Lidar com a perda foi um processo doloroso. Em 2018, Shinoda lançou "Post-Traumatic", seu álbum solo que o ajudou a processar o luto. Apesar da recepção positiva dos fãs, ele sentia que algo ainda estava faltando. A chama reacendeu quando começou a criar música novamente ao lado de Joe Hahn e Dave Farrell, somando as contribuições de Emily Armstrong e Colin Brittain. Foi nesse ponto que o som da banda voltou a emergir: "A química com Armstrong e Brittain nos fez sentir como se fosse o Linkin Park novamente."

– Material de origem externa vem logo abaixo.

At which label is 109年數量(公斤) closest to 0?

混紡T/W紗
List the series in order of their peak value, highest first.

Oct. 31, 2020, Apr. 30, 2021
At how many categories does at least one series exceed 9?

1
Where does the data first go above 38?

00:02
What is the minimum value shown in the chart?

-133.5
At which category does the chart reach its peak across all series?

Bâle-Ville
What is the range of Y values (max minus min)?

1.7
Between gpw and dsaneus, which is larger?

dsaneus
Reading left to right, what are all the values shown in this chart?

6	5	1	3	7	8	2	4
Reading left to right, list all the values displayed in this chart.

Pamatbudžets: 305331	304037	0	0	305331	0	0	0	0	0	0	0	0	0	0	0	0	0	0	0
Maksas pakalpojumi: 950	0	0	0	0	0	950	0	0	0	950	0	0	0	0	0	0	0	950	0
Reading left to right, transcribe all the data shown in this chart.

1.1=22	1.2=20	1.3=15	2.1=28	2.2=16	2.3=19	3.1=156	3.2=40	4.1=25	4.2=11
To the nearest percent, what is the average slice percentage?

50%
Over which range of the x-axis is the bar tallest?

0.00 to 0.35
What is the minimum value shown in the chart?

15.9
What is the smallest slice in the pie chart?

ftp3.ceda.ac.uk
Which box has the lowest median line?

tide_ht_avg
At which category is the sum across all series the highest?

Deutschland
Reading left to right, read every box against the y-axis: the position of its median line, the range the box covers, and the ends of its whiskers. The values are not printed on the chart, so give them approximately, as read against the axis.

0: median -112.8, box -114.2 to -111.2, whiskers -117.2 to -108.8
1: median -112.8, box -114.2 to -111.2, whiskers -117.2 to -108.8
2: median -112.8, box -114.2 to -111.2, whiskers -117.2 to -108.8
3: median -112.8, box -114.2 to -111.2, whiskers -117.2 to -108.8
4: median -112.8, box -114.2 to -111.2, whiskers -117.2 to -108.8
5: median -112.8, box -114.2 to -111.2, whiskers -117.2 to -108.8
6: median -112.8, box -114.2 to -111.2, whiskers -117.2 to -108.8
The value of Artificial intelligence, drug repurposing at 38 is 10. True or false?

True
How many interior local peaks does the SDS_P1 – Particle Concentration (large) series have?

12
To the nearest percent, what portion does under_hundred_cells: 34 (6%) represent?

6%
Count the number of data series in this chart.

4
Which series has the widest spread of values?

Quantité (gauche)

"[From Zero] foi tipo... Havia todos esses elementos diferentes em jogo. Há pessoas que amaram nossos dois primeiros discos e não gostaram de mais nada do que veio depois. Há pessoas que estiveram conosco durante toda a jornada e preferiram as coisas mais aventureiras. Há pessoas que são potenciais fãs que nunca gostaram da banda, mas com a nova formação eles poderiam gostar", disse Shinoda.
Entretanto, os desafios eram muitos. A banda precisou equilibrar o respeito pelo legado de Chester e Rob Bourdon, que não fazem parte da nova formação, e ao mesmo tempo dar espaço para Emily e Colin. Shinoda refletiu: "Como tratamos isso? Como fazemos isso de maneira respeitosa para eles e por eles? Como fazemos isso enquanto mantemos nossos novos membros, Emily e Colin, e os elevamos, dando a eles a melhor plataforma para ter sucesso?"
Apesar das dúvidas, o novo álbum, "From Zero", foi um sucesso. Com a estreia em primeiro lugar em 10 países e segundo nos EUA, ficou claro que os fãs estavam prontos para o retorno. Mas, considerando os números, fica claro que a maioria silenciosa está feliz em ter a banda de volta. Mais do que um retorno, o álbum simboliza a superação e a capacidade de seguir em frente, mantendo vivo o DNA do Linkin Park.